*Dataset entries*
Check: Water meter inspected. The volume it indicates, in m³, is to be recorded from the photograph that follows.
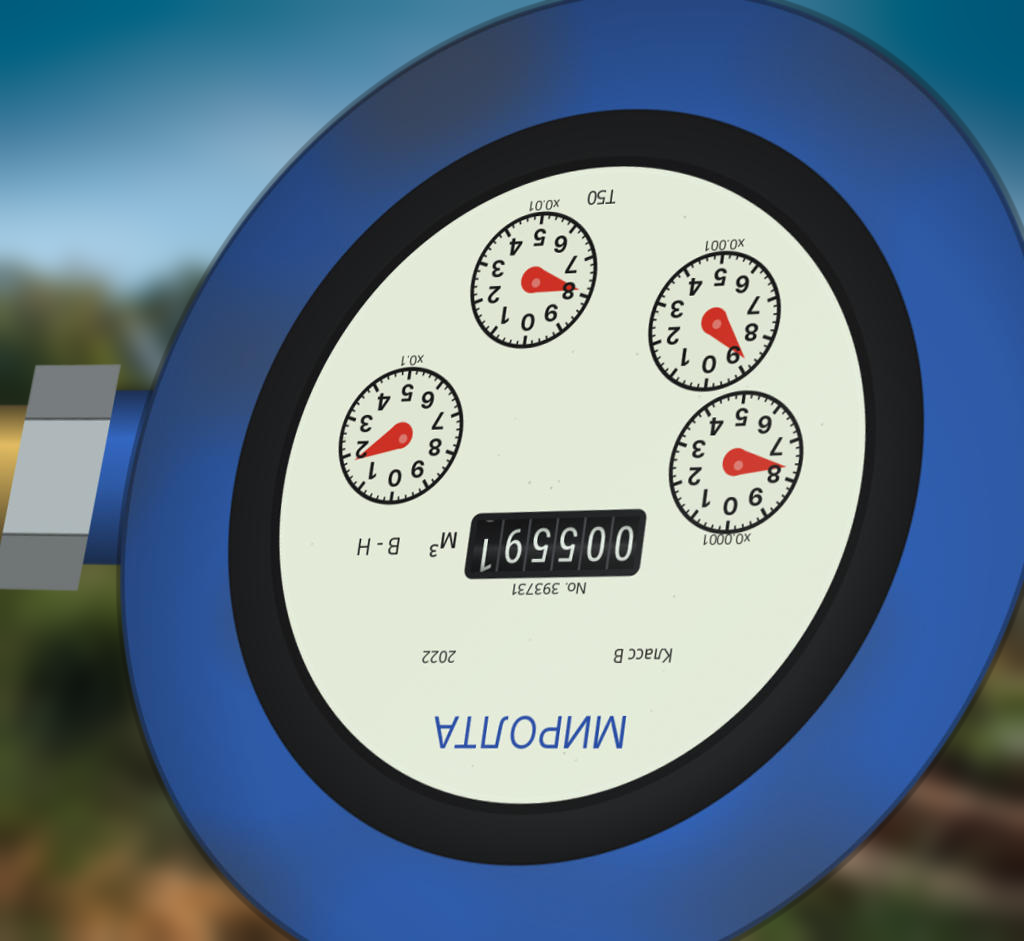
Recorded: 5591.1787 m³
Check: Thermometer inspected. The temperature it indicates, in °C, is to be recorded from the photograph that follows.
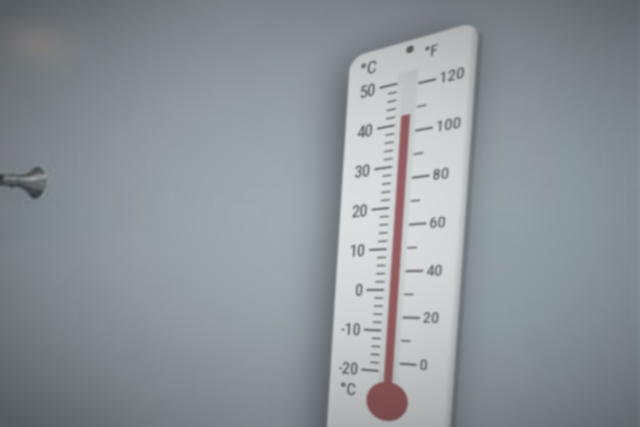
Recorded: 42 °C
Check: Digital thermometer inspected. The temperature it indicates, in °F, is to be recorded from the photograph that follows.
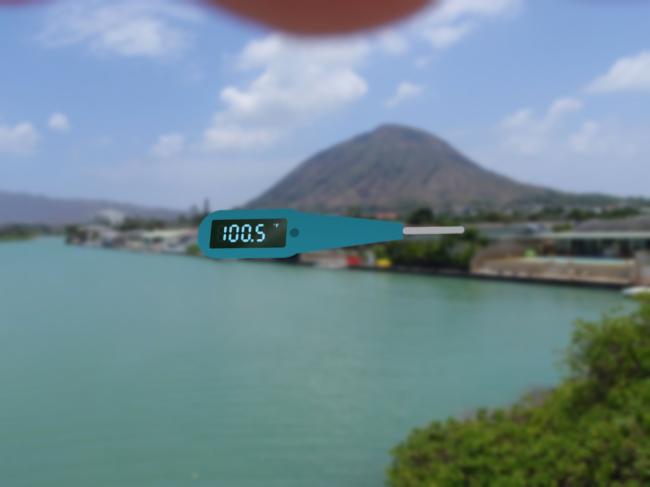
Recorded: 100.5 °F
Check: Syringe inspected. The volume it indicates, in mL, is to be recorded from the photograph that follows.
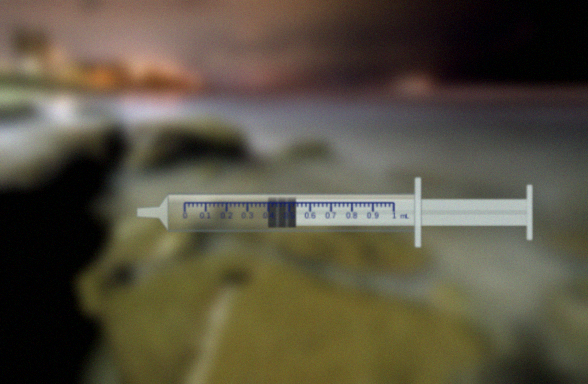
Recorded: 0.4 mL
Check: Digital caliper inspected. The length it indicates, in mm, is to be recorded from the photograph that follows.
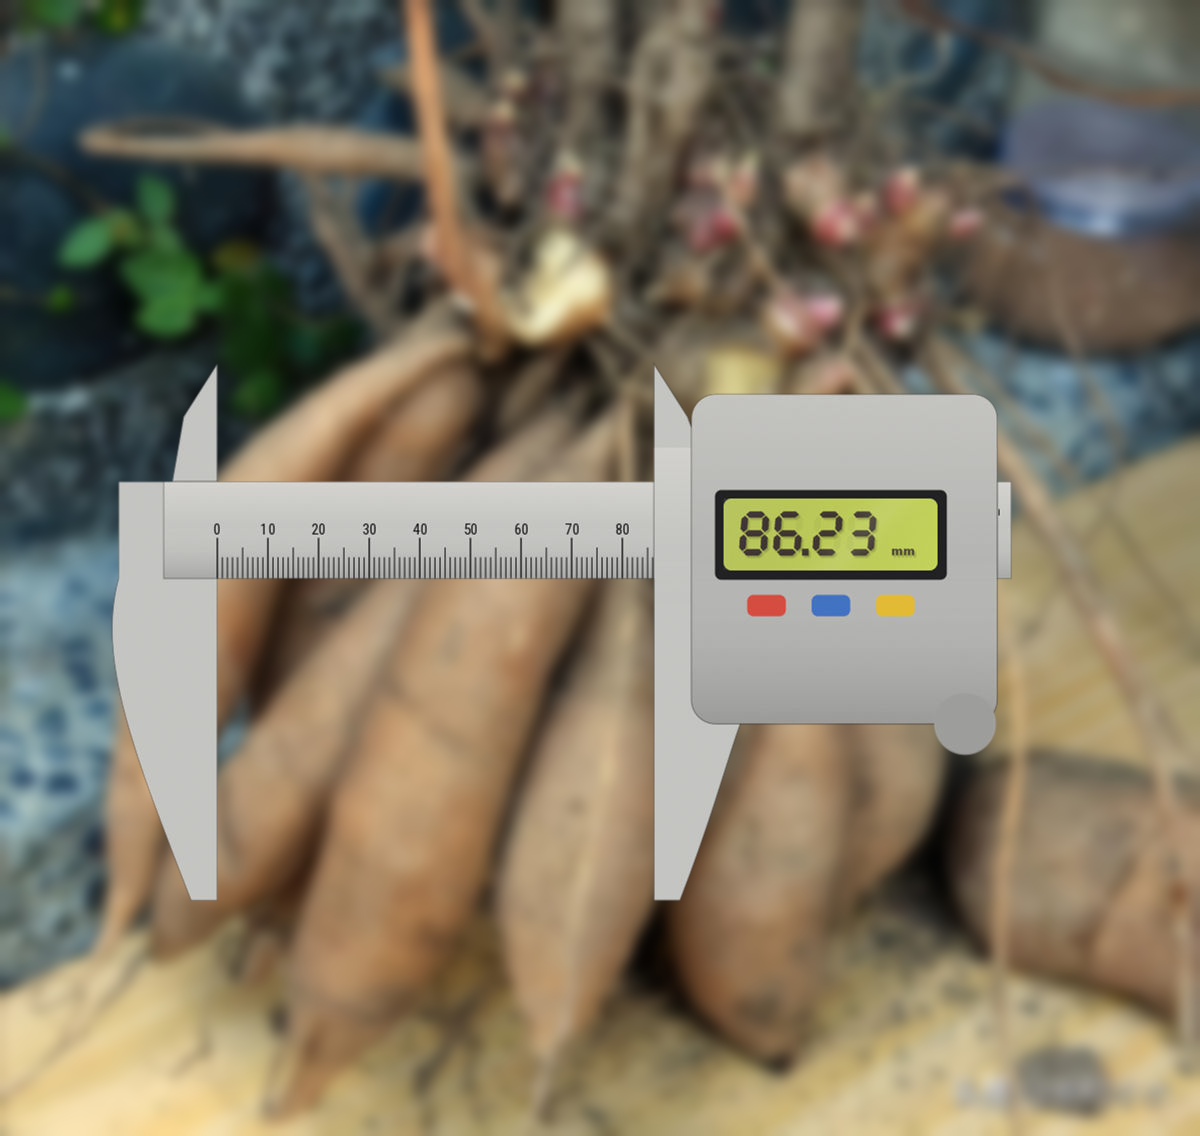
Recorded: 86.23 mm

==

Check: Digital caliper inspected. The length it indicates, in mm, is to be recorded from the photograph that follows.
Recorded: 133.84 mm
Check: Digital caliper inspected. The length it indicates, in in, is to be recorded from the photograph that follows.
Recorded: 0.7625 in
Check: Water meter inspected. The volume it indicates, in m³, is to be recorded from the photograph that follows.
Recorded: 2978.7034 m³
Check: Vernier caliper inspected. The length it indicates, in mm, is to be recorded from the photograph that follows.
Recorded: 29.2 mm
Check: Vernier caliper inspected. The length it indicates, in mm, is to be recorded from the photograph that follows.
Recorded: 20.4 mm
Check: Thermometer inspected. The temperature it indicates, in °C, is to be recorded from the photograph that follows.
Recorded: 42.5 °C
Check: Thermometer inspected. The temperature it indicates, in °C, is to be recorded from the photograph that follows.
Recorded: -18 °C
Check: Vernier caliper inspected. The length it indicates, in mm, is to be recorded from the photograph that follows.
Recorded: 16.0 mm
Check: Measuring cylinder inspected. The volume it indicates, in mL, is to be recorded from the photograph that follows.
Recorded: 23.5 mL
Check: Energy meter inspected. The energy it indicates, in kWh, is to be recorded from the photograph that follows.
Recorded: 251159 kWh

*WHAT IS REQUIRED*
Rewrite the data starting at the line containing "Check: Digital thermometer" and ending at the line containing "Recorded: 86.23 mm", swapping "photograph" for "image" and keeping everything else the same. Leave the pictures out.

*WRITTEN REPLY*
Check: Digital thermometer inspected. The temperature it indicates, in °F, is to be recorded from the image that follows.
Recorded: 100.5 °F
Check: Syringe inspected. The volume it indicates, in mL, is to be recorded from the image that follows.
Recorded: 0.4 mL
Check: Digital caliper inspected. The length it indicates, in mm, is to be recorded from the image that follows.
Recorded: 86.23 mm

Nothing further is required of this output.